* What is expected
Filter this material down to the lines that hold "dicari", copying each one.
══ Exercise materials
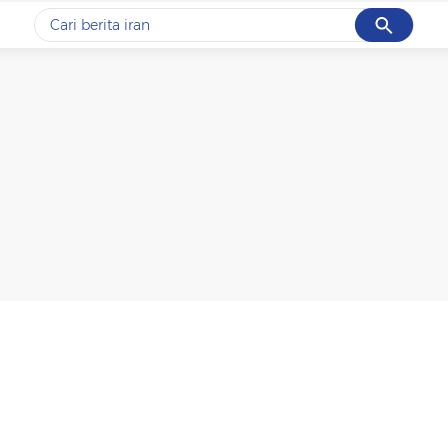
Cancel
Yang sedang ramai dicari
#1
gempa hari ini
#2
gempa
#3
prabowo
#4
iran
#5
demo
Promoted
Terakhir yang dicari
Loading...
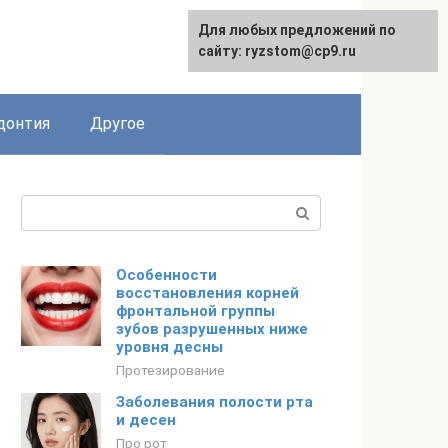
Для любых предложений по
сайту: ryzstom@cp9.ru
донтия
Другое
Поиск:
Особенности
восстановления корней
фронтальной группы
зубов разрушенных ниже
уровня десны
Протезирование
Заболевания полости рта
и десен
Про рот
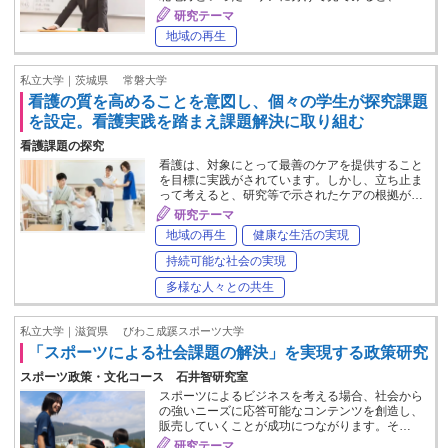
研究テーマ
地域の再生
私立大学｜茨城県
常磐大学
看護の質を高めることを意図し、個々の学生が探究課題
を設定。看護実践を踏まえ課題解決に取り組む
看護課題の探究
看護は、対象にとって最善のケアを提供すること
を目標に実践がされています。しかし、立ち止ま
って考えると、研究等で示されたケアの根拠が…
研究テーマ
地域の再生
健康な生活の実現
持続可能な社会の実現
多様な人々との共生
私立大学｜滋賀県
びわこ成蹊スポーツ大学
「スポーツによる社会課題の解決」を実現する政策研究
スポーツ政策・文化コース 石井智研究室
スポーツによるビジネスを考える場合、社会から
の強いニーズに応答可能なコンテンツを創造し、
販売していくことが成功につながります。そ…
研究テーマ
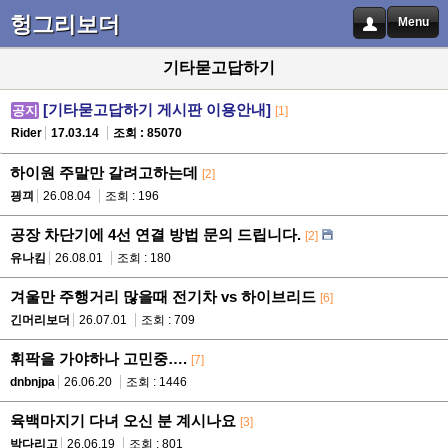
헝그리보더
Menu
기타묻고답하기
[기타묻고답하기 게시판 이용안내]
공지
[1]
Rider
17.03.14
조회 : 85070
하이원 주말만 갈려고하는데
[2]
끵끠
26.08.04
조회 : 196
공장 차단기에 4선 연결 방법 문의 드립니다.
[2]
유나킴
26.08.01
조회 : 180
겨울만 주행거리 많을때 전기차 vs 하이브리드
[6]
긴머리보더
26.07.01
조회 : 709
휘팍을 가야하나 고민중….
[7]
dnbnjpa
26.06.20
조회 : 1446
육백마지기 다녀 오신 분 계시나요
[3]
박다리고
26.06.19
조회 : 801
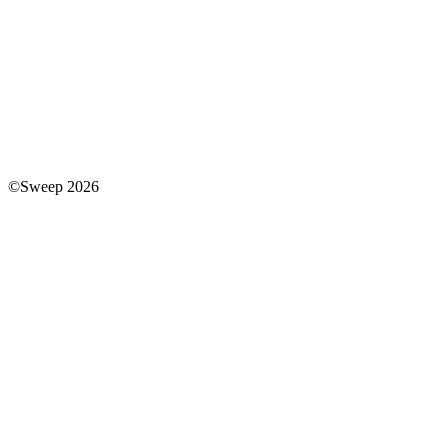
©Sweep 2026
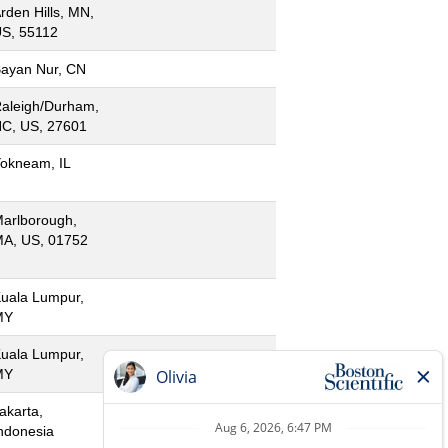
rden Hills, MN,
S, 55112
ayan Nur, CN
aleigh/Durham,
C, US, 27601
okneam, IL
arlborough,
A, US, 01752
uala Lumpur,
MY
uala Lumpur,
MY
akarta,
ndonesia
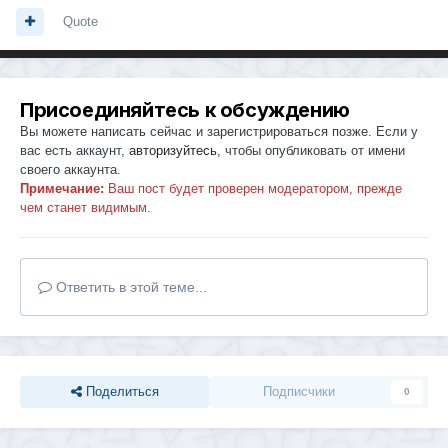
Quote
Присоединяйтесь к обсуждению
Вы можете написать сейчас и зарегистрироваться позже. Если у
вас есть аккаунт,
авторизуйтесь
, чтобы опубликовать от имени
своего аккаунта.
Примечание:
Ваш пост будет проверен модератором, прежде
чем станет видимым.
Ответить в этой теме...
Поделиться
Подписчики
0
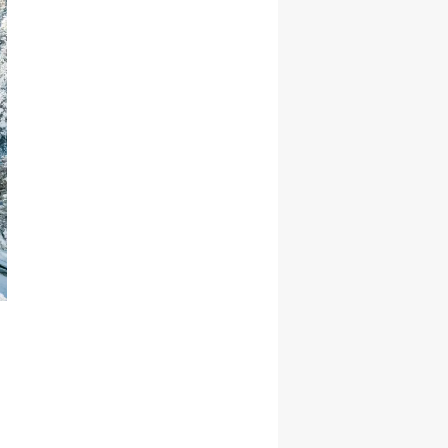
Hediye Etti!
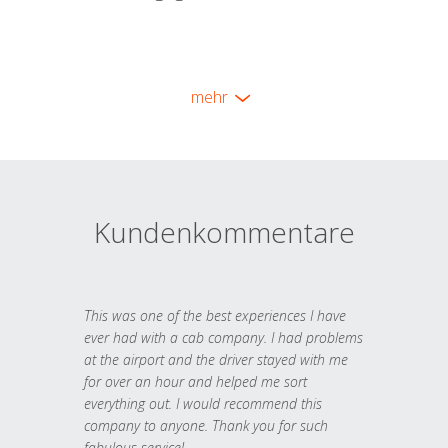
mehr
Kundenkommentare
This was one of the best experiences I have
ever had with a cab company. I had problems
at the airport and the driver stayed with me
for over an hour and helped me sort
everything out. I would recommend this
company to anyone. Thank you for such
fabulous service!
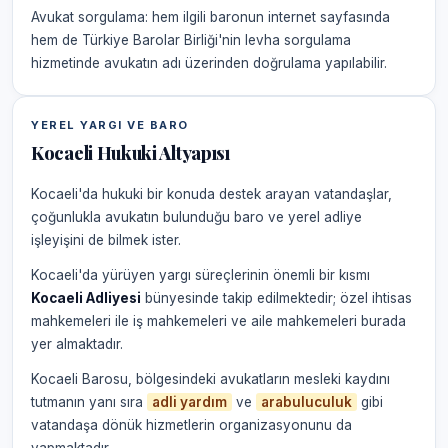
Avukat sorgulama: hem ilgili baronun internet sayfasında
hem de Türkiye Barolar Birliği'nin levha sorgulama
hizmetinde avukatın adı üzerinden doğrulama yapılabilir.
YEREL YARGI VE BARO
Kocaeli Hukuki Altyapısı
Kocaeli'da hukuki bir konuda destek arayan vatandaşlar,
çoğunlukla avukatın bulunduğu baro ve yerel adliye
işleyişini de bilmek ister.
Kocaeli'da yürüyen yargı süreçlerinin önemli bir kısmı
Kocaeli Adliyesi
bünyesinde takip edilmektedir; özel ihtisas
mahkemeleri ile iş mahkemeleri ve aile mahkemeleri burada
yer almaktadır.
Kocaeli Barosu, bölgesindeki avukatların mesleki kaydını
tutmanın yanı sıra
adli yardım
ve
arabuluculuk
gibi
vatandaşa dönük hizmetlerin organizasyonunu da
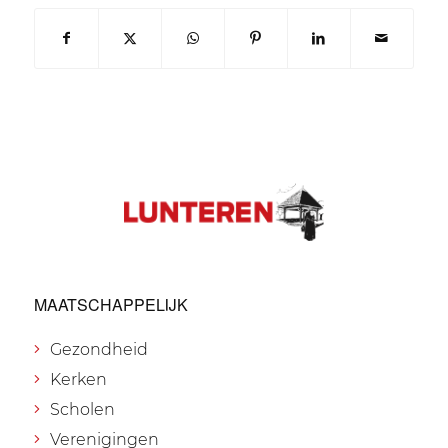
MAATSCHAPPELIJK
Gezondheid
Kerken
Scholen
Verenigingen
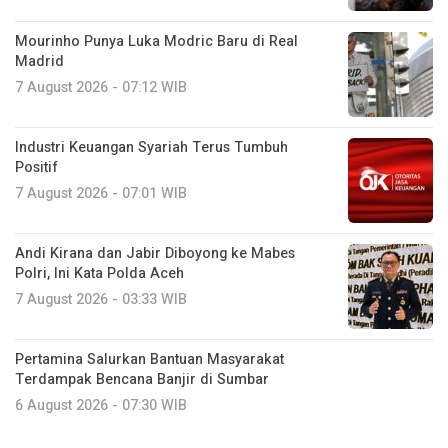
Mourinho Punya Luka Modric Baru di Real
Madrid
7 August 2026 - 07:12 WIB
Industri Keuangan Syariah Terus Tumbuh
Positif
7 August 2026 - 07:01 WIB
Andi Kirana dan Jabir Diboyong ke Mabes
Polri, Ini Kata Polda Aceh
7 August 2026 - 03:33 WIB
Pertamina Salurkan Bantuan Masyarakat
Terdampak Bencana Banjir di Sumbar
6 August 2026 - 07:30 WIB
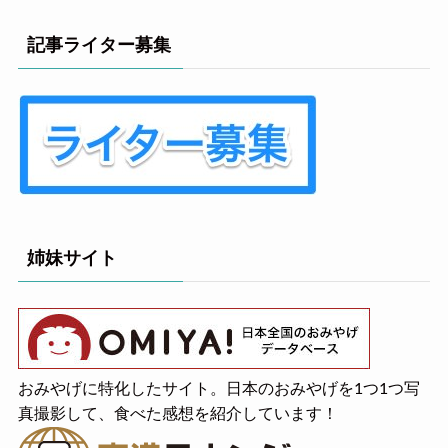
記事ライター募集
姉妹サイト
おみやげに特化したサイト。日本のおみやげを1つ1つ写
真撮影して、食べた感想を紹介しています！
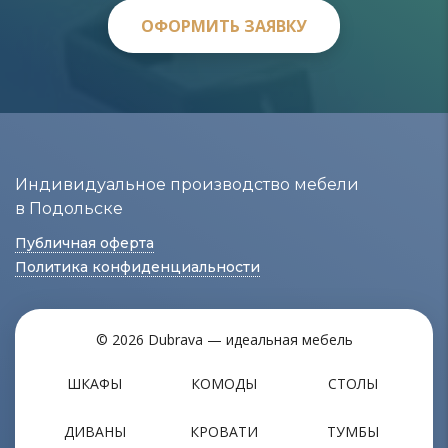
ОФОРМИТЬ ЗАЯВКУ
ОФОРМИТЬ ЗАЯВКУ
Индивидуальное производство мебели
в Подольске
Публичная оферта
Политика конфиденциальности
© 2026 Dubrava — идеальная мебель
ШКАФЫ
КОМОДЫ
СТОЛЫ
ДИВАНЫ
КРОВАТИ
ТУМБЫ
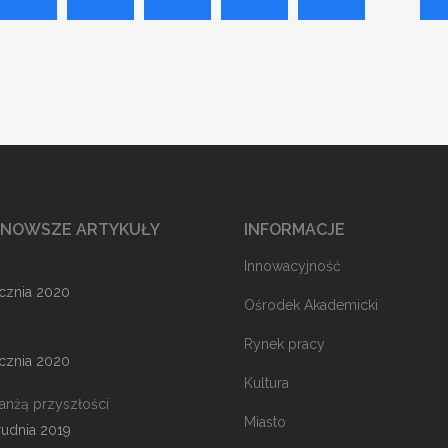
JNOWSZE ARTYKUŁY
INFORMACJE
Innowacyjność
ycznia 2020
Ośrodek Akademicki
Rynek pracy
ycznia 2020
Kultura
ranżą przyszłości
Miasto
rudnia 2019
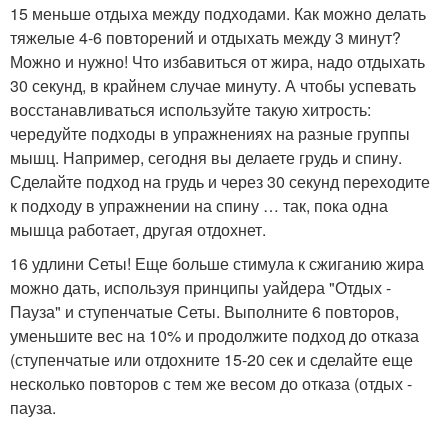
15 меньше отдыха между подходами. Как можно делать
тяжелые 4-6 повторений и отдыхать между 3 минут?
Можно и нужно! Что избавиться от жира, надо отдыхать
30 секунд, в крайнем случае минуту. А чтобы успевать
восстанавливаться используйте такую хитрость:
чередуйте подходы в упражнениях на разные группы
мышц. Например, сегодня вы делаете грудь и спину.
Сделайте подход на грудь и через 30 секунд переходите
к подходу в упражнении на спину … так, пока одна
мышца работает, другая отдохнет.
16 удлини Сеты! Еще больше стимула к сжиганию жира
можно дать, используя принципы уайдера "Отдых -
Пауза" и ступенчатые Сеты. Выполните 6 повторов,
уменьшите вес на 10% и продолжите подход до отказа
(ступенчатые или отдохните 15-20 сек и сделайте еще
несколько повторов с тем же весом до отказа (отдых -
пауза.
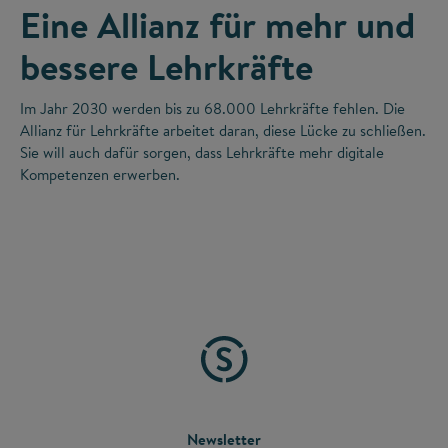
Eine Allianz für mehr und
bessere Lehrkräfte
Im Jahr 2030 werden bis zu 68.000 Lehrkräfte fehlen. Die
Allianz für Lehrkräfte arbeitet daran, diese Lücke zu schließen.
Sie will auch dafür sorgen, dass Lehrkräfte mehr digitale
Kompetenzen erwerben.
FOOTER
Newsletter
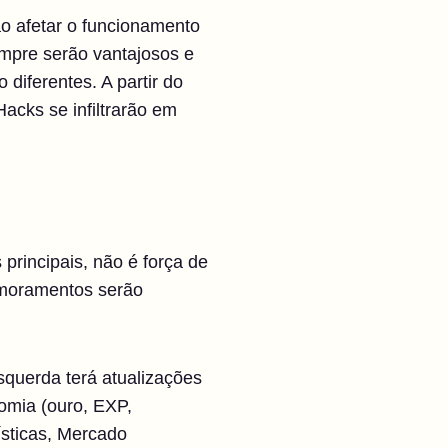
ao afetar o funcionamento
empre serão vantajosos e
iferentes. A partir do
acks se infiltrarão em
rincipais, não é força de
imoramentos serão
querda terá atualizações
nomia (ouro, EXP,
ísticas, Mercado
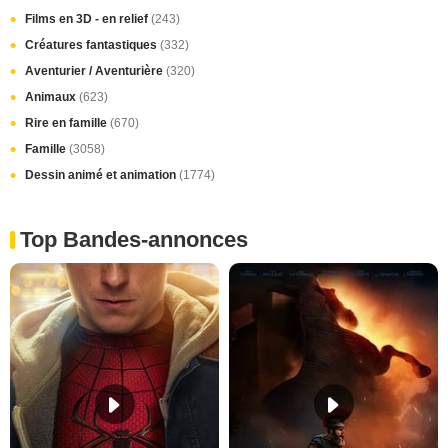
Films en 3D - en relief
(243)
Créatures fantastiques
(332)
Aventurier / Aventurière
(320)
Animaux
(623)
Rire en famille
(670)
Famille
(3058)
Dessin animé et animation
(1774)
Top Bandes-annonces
════
* Output below
Yang sedang ramai dicari
Terakhir yang dicari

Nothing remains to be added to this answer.